The problem is that there isn't any sexual chemistry between these two handsome actors because they're so boring, one-dimensional and narcissistic. It's only toward the end of the film that we get a glimpse of the demons that drive their characters, but it's too late. The ending is so corny and contrived that you won't care.

And that's a shame because there are numerous opportunities in the film to learn about how health care, disability and drugs shape and change a person's life and their intimate relationships. Hathaway's Maggie could have taught us about the fear of having Parkinson's disease, of being pitied and alone, as well as the terror of being uninsured.

Instead, at a doctor visit, when asked if she has insurance, she pulls out a thick wad of cash. Sure--an artist who works in a tiny coffee bar has enough cash on hand to pay for constant doctor visits and neurological tests. It's ridiculous and dishonest.

Maggie organizes bus trips to Canada for older adults to buy medicine because it's cheaper, sometimes half the price of medication in the U.S. Jamie accompanies her on a trip, but they never talk about the contradiction of him working for the industry that forces people to cross the border of the richest country in the world to get a prescription filled.

Maggie then goes with Jamie to a pharmaceutical convention and ends up across the street at the "unconvention," which is organized by people living with Parkinson's disease. People with Parkinson's stand at the microphone, with their hands shaking and voices quavering, to give moving and very funny speeches about the realities of living with a chronic and incurable disease.

Maggie calls Jamie and tells him to come over to the meeting, and what he sees and hears frightens him, but gives her hope that she can cope with the disease.
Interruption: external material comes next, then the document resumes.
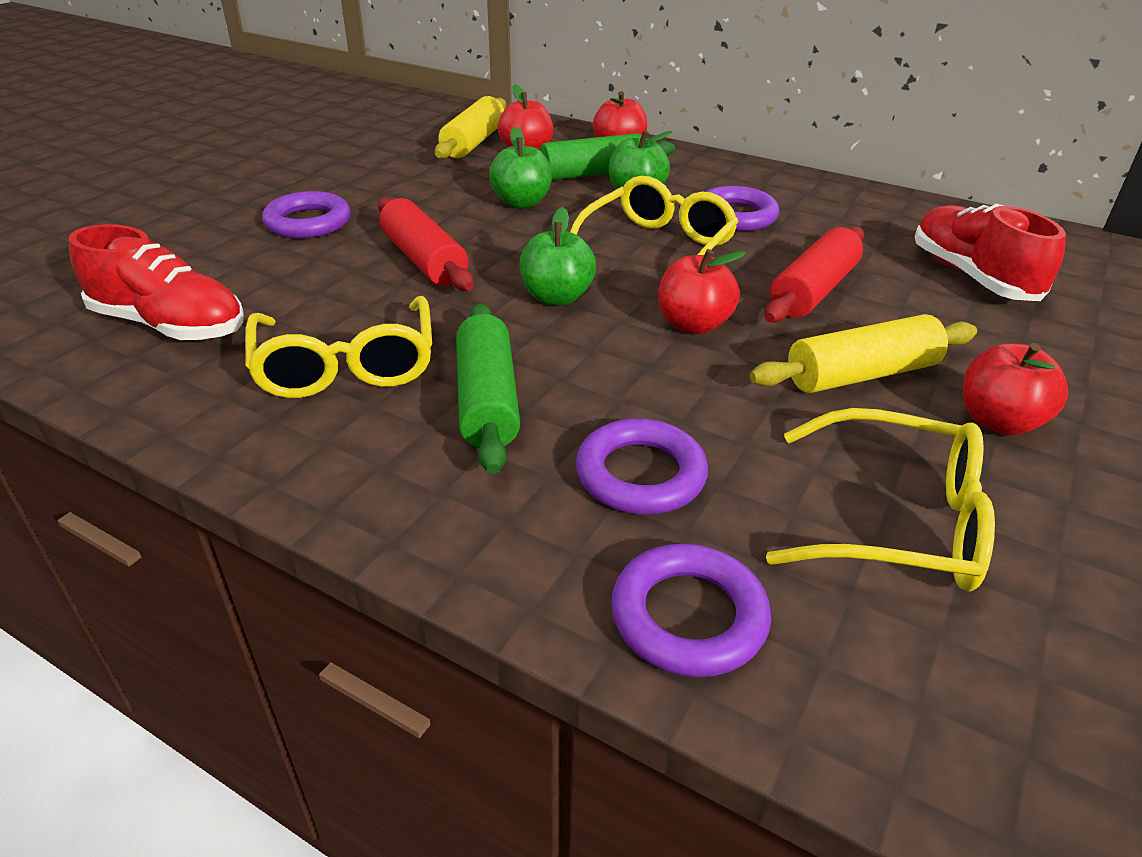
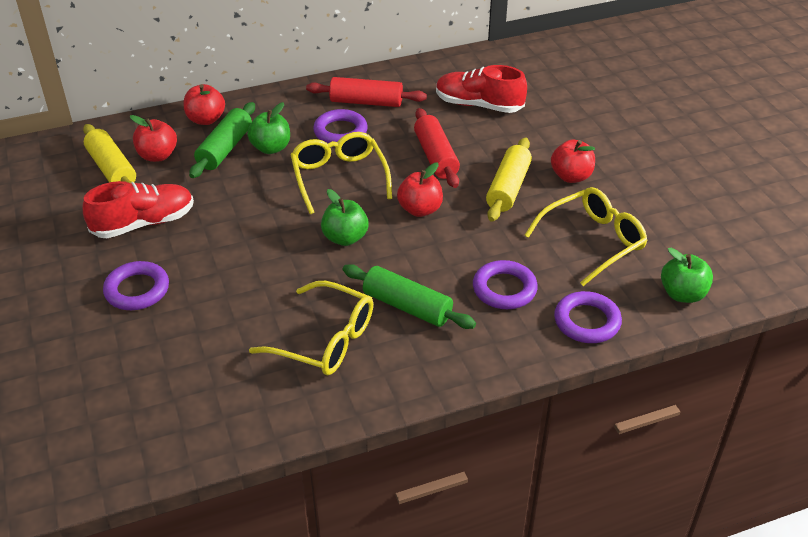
camera: 50 degrees left, 5 degrees up
red shoe [69,224,244,341] -> red shoe moved to [83,181,194,238]
red rolling pin [378,197,474,291] -> red rolling pin moved to [306,77,427,107]
green apple [489,127,552,208] -> green apple moved to [661,248,713,303]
But once again, the connections and contradictions between their lives aren't explored in any depth.

There is one scene, though, that captures the criminality of the drug industry and the hard reality of a life-threatening disease. The tremors in Maggie's hands are so bad she can't open the bottles of medication she bought in Canada. This is a moment when Maggie's fear and frustration will move you to tears.


THE DISCOVERY of Viagra dramatically improved both the lives of men with impotence and their intimate partners, but even that game-changing, scientific breakthrough isn't explored in the film.

Incredibly, in the first few years of its manufacture, insurers didn't want to cover Viagra calling it a "lifestyle" drug--as if the ability to have sex was a matter of lifestyle and not a central human need. Eventually, insurance did cover Viagra, and Pfizer made billions. Before it went off patent, one little, blue, diamond-shaped pill of Viagra cost $10. The generic version, Sildenafil Citrate, costs 97 cents per pill.

But in Love and Other Drugs, ED is treated as a joke, and the film gives the false impression that Viagra is widely used by young men who want guaranteed erections.

In fact, the typical Viagra user is 50 years old and has at least one cardiovascular risk factor--diabetes, hypertension, obesity or high cholesterol. It's estimated that 20 million men suffer from some type of ED, a huge and eager market for pharmaceutical companies. And Viagra works: 83 percent of men report that they are able to have sex at least once after using the drug for a few weeks.

At one point, Jamie--now a rich, Porsche-driving and popular Viagra pusher--is invited to an orgy and asked to bring samples of the "fuck drug." During a lull in the Viagra-fueled coupling, Jamie and Dr. Knight, who injects himself with testosterone to improve his performance along with ingesting Viagra, lounge with cocktails in hand and blithely comment about the state of health care in the U.S.

You'd never know there were millions of people suffering from lack of access to health care from their boozy conversation.

Love and Other Drugs isn't about love or other drugs. It is a disappointing and flaccid film--no amount of Viagra will change that.